White House and Republicans Play Fiscal Tag Team
The Obama administration and Republican congressional leaders “are pushing essentially the same solutions” to the so-called fiscal cliff problem. “Nobody on either side is talking about the military budget” or “serious taxation of billionaires; in fact, both sides are talking about cutting corporate taxes,” said David Swanson, publisher of the influential website War Is a Crime. “You don’t really have opposition between these two parties, you have agreement,” he said.
Arne Duncan Must Go
Black and progressive educators should push for Secretary of Education Arne Duncan to be replaced early in Obama’s second term, said Dr. Sam Anderson, of New York City’s Independent Commission on Public Education. The concept of education as a “human right is historically rooted in our struggle to be free in this country, as Black people,” said Anderson.

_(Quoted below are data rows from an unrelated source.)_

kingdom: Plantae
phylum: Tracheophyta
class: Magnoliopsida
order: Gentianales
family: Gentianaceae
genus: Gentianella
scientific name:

Bill Clinton Most to Blame for Congo “Holocaust”
Millions of Congolese have died since 1996 due to policies set in motion by President Bill Clinton, said Prof. Yaa Lengi, of the Congo Coalition. Neighboring Uganda and Rwanda “are always coming up with schemes to foment chaos in eastern Congo” in order to exploit the region’s mineral resources. “Cell phones, lap tops, flat screen TVs – all those gadgets need the minerals of the Congo,” said coalition organizer William Misezuel.

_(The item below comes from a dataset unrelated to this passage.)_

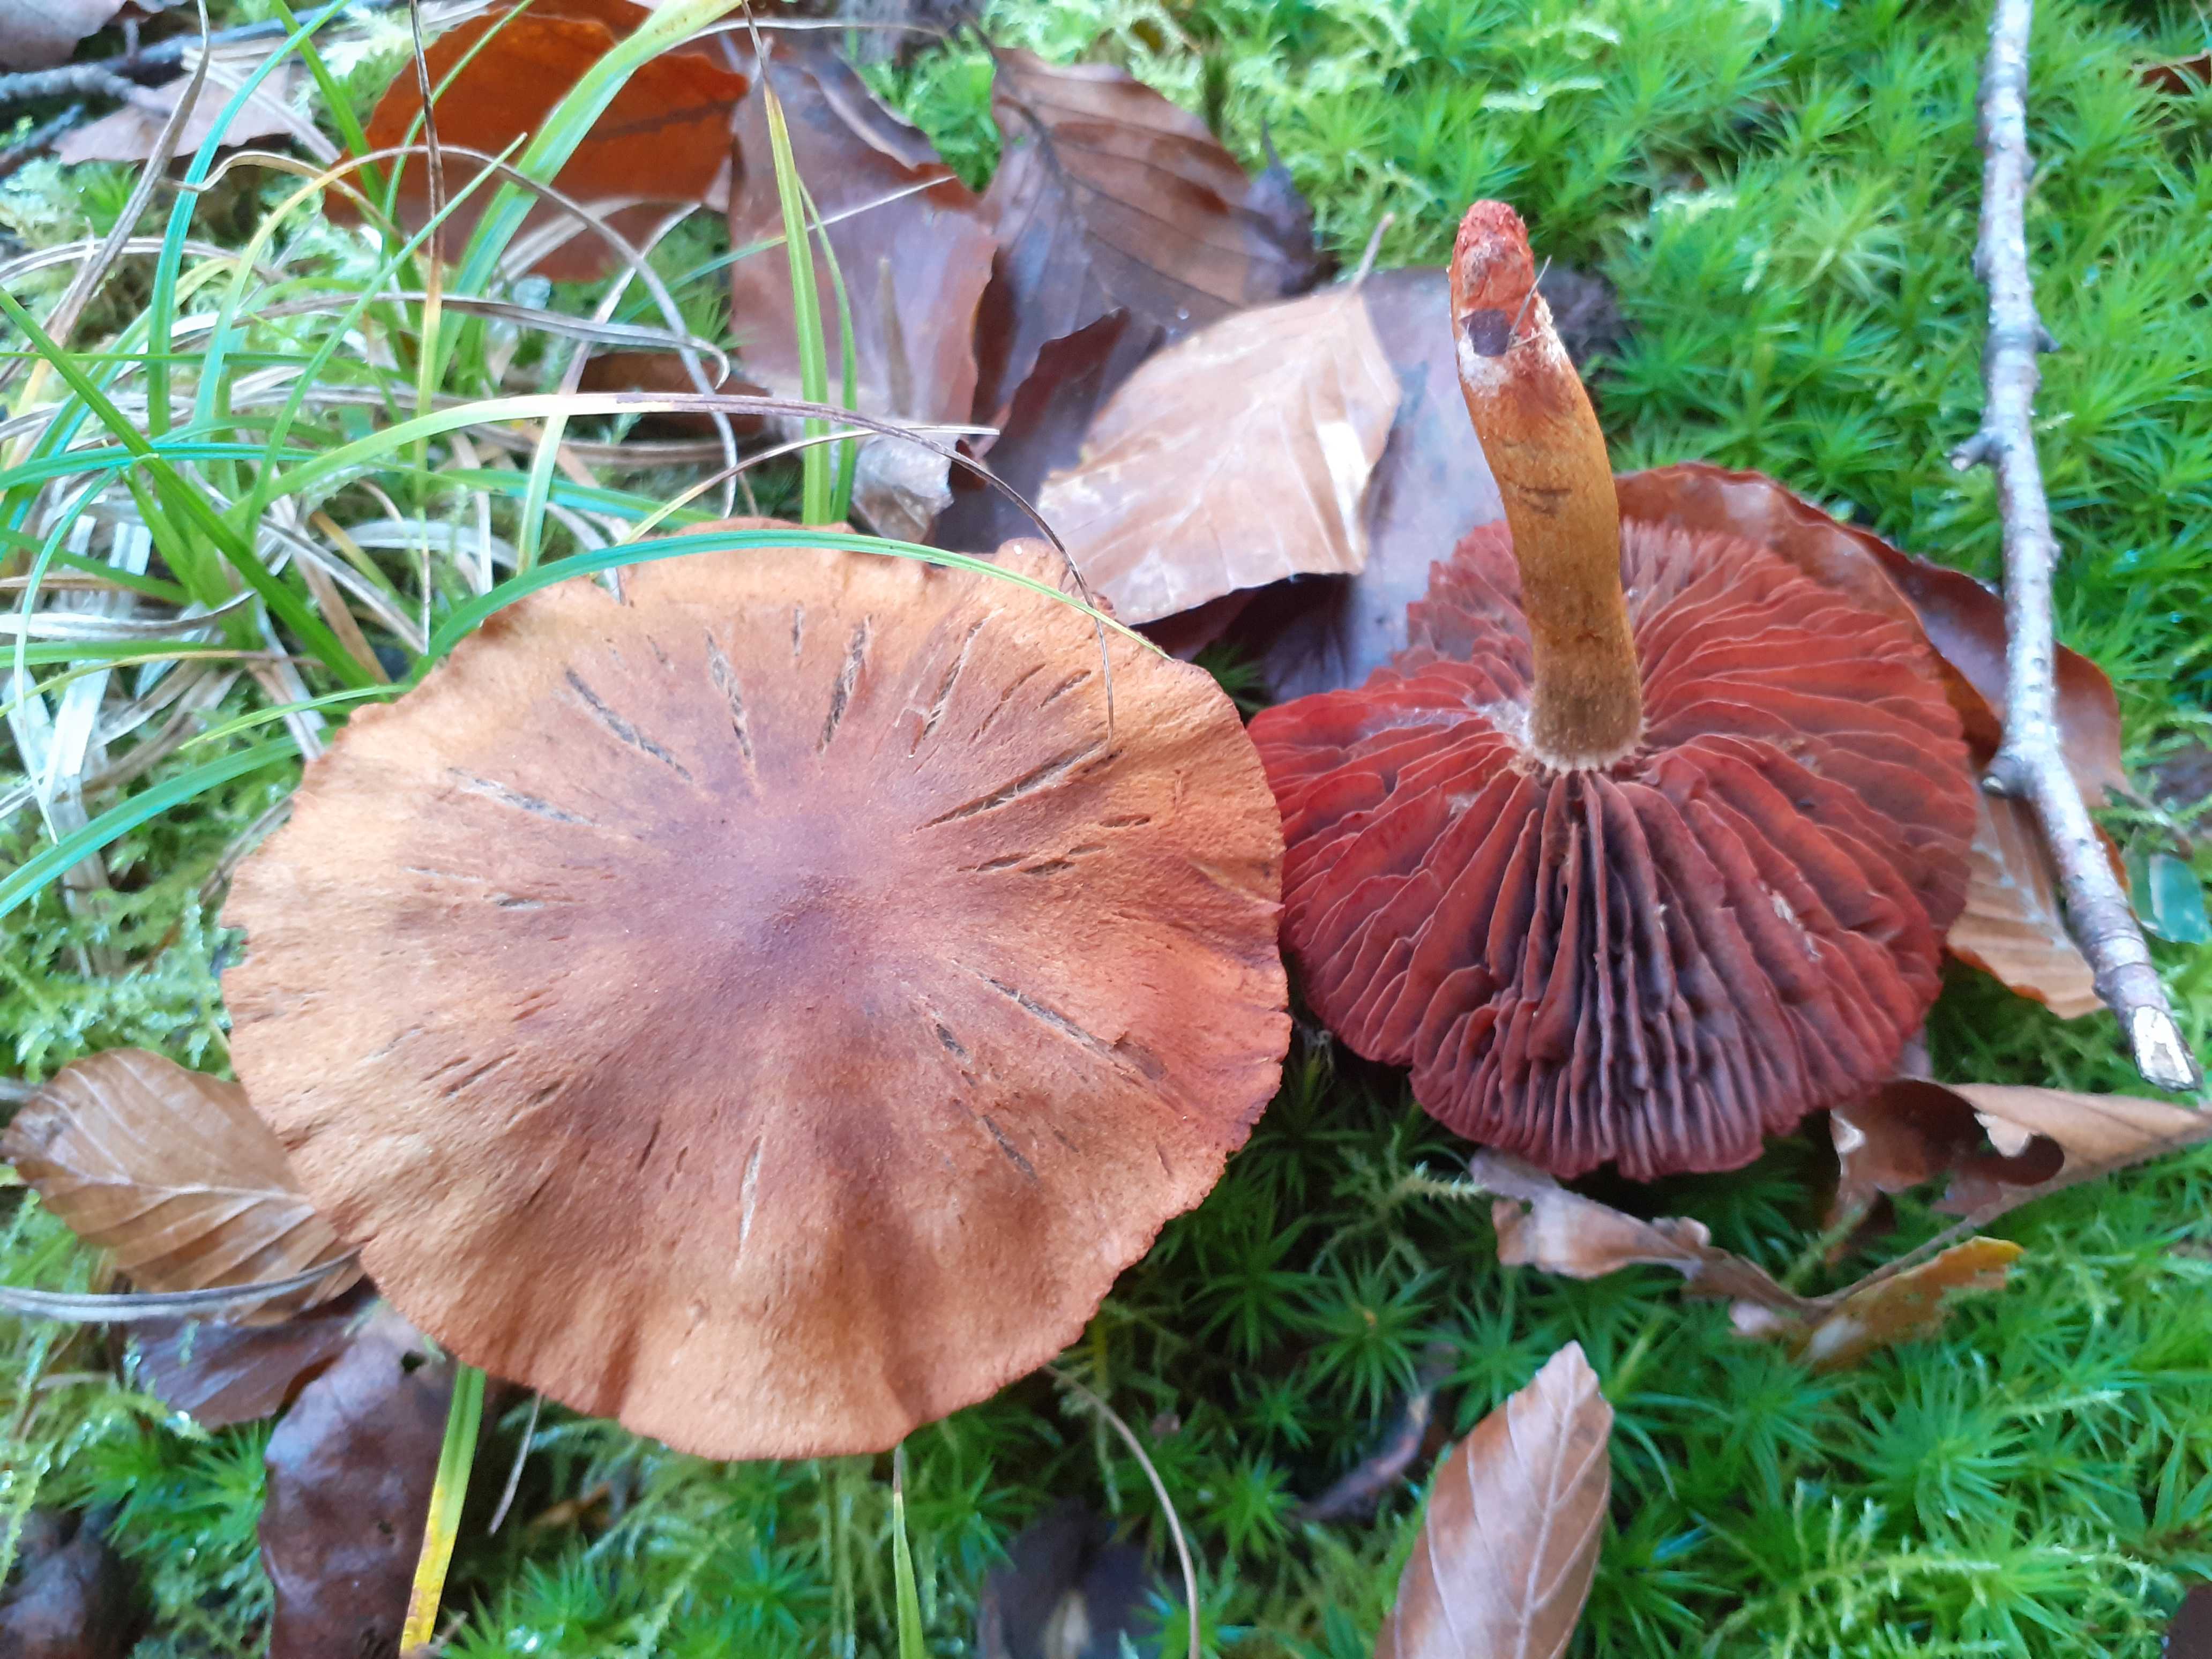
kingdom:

More Bad News for Congo: Oil
“Of late there’s been a major oil discovery in Congo, which makes it even more attractive” to outsiders, said Dr. Gerald Horne, professor of history and African American Studies at the University of Houston. “The United States needs to put more pressure on the Rwandan and Ugandan regimes,” since Washington “is the puppeteer” of the relationship. Dr. Horne spoke on Regent Radio’s Saturday Morning Show, in Toronto, Canada.
UN Fails Haiti on Rights
A report by the Paris-based Federation of Human Rights charges the United Nations with failing to take responsibility for causing the cholera epidemic in Haiti, and with inflicting other human rights violations on the occupied nation. In addition to spreading cholera, UN troops have “violated Haitians’ rights in various ways, from rapes to extrajudicial killings,” said Dan Beeton, of the Center for Economic and Policy Research, in Washington. The UN recently extended its occupation troops’ mandate for another year.